MUSY is an app to help visitors customize their route through museum collections. Visitors can choose which museum they want to visit. The home page lists the particular museum’s events and news, and they can select several keywords, such as music or movies, that relate to their personal tastes. The app then generates several routes that viewers can choose from in order to personalize how they’d like to experience the collection. MUSY will also provide relevant fun facts and comments from other visitors with similar parameters.

This individualized system benefits not only the visitors but also the museum personnel. The data that visitors input appears on another portal for the museum staff. Through this portal, the staff receives direct feedback that they can use to improve the museum visiting experience to reflect what people want.


Musoum : Enrich the visiting experience & retain visitors

In thinking about how to mediate the relationship between visitors and art museums, Yiming devised momentos: wristbands from the museum that can be hung on a visitor’s refrigerator or wall to remind him or her of the ongoing dialogue between that visitor, the artists who made the pieces and ideally, other visitors who were similarly impacted by those pieces.

Polly Adam, a museum researcher, says, “The relationship between the individual and the art museum is mediated by the appropriation and sharing of designed objects and images.” Because memory is always selective, the question is, can we predict which things visitors will remember, and why they remember these things and not others?

Museom is a museum map wristband to help visitors tag their favorite museum experiences in different locations. Visitors can use Museom in the museum, and when they go home, they can put it on the refrigerator as a decorative souvenir. Each wristband also comes with a hashtag that allows visitors to share their experiences with each other.

Museum Map Wristband.
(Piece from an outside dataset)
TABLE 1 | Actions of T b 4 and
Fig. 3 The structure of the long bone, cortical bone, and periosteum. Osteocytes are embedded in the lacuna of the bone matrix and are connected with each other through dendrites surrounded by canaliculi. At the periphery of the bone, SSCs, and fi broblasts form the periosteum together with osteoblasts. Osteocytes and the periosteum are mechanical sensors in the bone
Your best partner to go to museum with.

Artalk : Cultivate artistic accomplishments through daily life

In addition to art museums and their visitors, Yiming also considered another crucial stakeholder: artists. The general public might be familiar with these artworks, but the image of “the artist” often remains vague and inaccessible. When viewers see an artwork, they often find it obscure because they don’t know how to connect to it or with the artist, the real person behind the work. So, how might designers connect artists to the general public and create an interaction, if not between the artist and the individual examining her work, then at least between the viewer and the artwork itself?

Artalk is an AI artist conversational chatbot app that helps viewers gradually learn about artwork by incorporating art into the viewers’ daily lives. After downloading this app, a user’s phone wallpaper changes to display a different work of art every day. And every day, the Artalk chatbot assumes the persona of the artist who created that piece in order to answer the viewer’s questions and encourage conversations around art.
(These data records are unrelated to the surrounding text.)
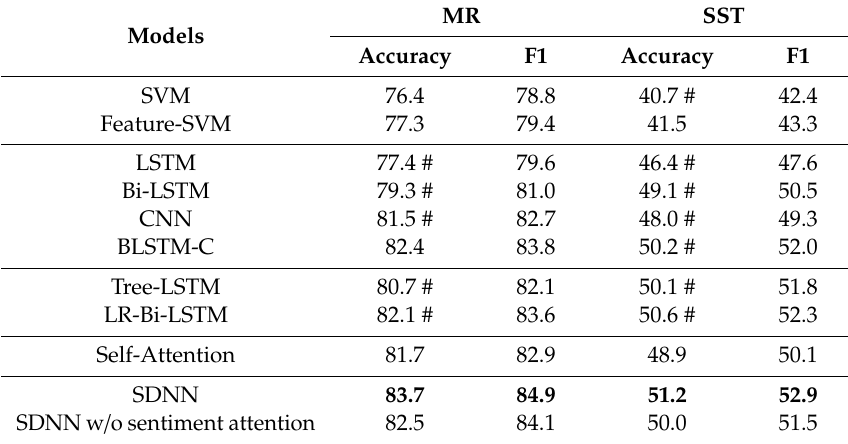
Table 2. Evaluation results (%) for the MR and SST datasets. The best result for each dataset is in bold. Results marked with # were retrieved from the references (i.e., [20,22,26,27]), while those unmarked with # were obtained either by our own implementation or with the same codes shared by the original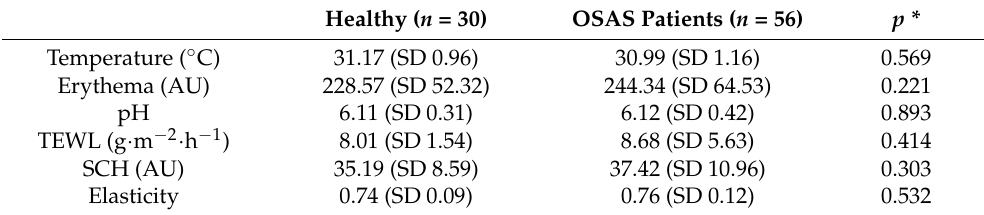
Table 2. Differences in skin barrier function between healthy individuals and patients with OSAS.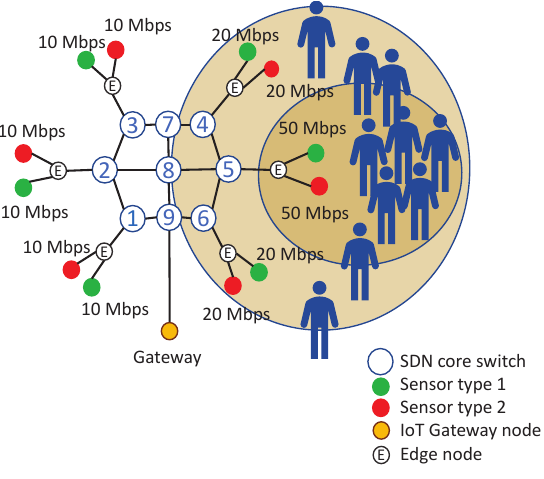
Figure 5. The traffic rate of sensors after the crowd moved to the edge of core node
For instance, suppose a viewer is interested in today’s wallpaper artwork. She can open Artalk’s chatbox to start chatting with today’s AI artist about the artist’s influences, experiences and vision, and how art relates to everyday life. If starting the conversation is difficult, Artalk will suggest questions to break the ice. Its algorithm utilizes modern social behavior to help the general public learn about art in a comfortable and natural way.
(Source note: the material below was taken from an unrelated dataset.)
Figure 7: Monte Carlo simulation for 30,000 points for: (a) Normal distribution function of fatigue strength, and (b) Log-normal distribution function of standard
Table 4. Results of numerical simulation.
The Museum of...? : Break the stereotype about art museums

The ordinary, everyday stories of individuals are the history of the future. That means that it is imperative that artists and art appreciators focus on the present and on how art resonates with their daily experiences.

“The museum of...?" is a public experience design that transforms the audience’s role from observer to participant to content-creator, helping people redefine museums as relevant, lived spaces. Yiming devised a space in which everyone's life can be a piece of a living, deconstructed museum. In Washington Square Park, she invited more than twenty participants to write down what they believe a museum is and to depict that idea in front of the installation.

Yiming believes that our experience of each other, especially through art, must be inclusive, welcoming, didactic and inspiring.